A new study led by the University of Southampton and funded by the Economic & Social Research Council (ESRC) considered the longer-term implications of working from home and which new working practices should remain and be encouraged. Its findings offer vital lessons from lockdown that will guide organisations as they seek to make hybrid working a success.
The research suggests that there has been a permanent mindset shift about how work is organised among the UK’s formerly office-based workforce. While people have missed the informal connections of the office, their default position has shifted, and they no longer want to be travelling into offices every day. Neither they nor their managers think that this is an efficient way of working and want to hold onto some of the gains from the past two years, such as improved workforce trust and better quality meetings.
A future area of potential difficulty could be where organisations stop listening to staff’s different working preferences and needs.

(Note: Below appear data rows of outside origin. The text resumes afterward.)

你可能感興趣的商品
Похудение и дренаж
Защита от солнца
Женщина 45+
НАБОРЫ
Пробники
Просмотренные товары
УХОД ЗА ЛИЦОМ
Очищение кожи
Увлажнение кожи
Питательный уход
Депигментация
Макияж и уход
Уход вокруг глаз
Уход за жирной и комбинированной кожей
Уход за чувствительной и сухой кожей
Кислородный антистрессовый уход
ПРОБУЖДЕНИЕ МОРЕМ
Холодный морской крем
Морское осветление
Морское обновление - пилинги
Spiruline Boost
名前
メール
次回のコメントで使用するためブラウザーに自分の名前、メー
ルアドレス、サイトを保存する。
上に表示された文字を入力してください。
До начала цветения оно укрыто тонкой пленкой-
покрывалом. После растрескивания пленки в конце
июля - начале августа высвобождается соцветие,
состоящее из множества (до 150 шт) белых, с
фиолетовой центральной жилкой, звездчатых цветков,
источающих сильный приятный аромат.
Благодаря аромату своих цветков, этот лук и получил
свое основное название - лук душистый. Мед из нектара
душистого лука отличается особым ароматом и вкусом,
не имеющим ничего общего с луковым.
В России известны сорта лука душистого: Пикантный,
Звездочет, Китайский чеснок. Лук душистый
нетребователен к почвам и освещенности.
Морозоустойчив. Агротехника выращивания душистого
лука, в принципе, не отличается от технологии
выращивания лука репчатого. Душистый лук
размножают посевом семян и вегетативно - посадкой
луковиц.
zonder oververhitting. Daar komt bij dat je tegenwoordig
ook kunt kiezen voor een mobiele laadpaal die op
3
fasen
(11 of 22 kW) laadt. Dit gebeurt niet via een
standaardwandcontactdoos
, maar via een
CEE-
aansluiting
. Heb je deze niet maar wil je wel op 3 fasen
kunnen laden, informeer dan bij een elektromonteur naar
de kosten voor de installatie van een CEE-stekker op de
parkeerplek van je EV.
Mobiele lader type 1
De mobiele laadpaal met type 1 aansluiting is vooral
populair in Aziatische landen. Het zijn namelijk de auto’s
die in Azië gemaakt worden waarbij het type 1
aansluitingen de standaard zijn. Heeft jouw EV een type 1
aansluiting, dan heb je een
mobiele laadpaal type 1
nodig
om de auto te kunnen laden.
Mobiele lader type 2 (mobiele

Therefore it is the responsibility of managers to ensure corporate strategies are accommodating hybrid and flexible working practices that suit their teams’ needs.
Principal investigator Dr Jane Parry, Director of the Centre for Research on Work and Organisations at Southampton Business School said: “We looked at people who mainly worked in the office previously and weren’t used to working from home.”
“Over the course of 18 months, we conducted online employee surveys as well as deep case study research with four organisations.”
The research included speaking to a combination of leaders, managers, and employees without management responsibilities to understand how change affects the whole organisation.
Finding the right balance is at the heart of successful hybrid working. Employers will want to keep control of employees’ output, whilst employees will want to choose when and where they work, so they are productive and achieve a healthy work-life balance.
Dr Parry added:
“Our research shows that what began an accidental experiment around working from home is becoming the mass hybridisation of the workforce. Organisations are still feeling their way around this new world of work, but if they apply the lessons of lockdown and tap into the goodwill and adaptability that workers have shown during the pandemic there is the prospect of decent work for all that preserves gains around autonomy, flexibility, and work-life balance, as well as enhancing those around workforce collaboration”.
Co-Investigator, Dr Zoe Young, of Half the Sky said:
“Before the pandemic, workers who needed to work differently were often the odd ones out and had to negotiate their individual work pattern. As the default flips to hybrid, organisations need to carefully analyse each role and how and where it can be done. Combined with a focus on managing performance by output and making work fair and inclusive will help organisations move smoothly to a hybrid future of work”.